Job =
From the records below, pull out every line that contains the string "feira", matching case exactly, and copy each one.
◇ ◇ ◇
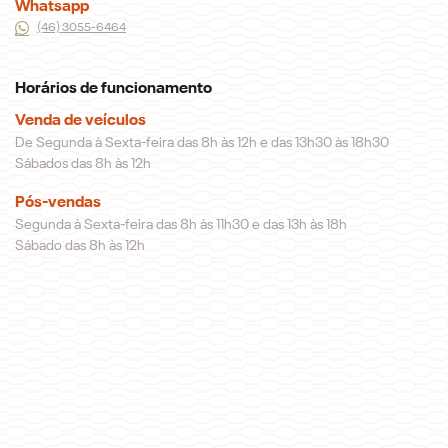
Whatsapp
(46) 3055-6464
Horários de funcionamento
Venda de veículos
De Segunda à Sexta-feira das 8h às 12h e das 13h30 às 18h30
Sábados das 8h às 12h
Pós-vendas
Segunda à Sexta-feira das 8h às 11h30 e das 13h às 18h
Sábado das 8h às 12h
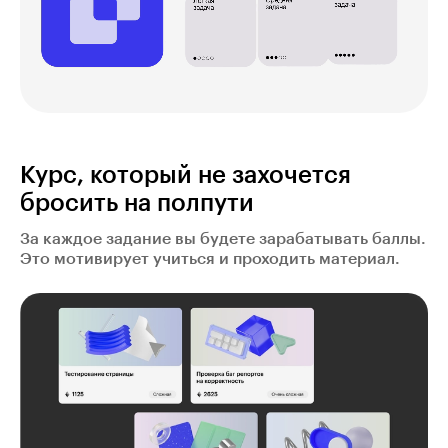
Курс, который не захочется
бросить на полпути
За каждое задание вы будете зарабатывать баллы.
Это мотивирует учиться и проходить материал.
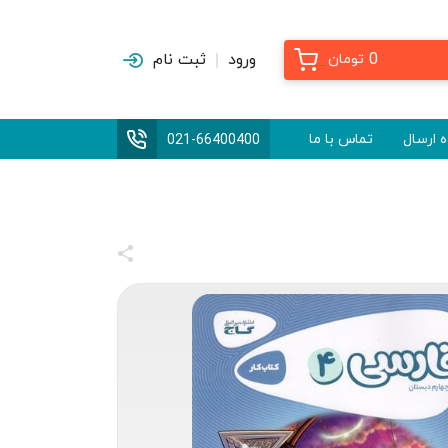
0
ورود
ثبت نام
تومان
 ارسال
تماس با ما
021-66400400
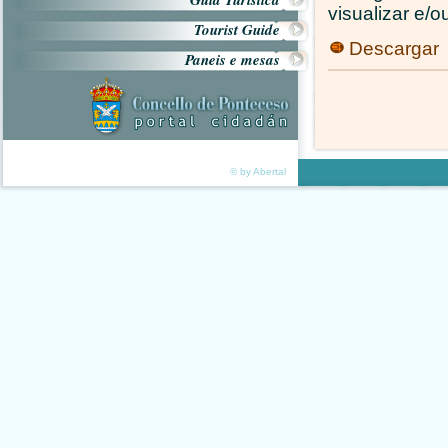
visualizar e/o
Tourist Guide
Descargar
Paneis e mesas
© by Abertal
◇ ◇ ◇
Problem solution =
De Segunda à Sexta-feira das 8h às 12h e das 13h30 às 18h30
Segunda à Sexta-feira das 8h às 11h30 e das 13h às 18h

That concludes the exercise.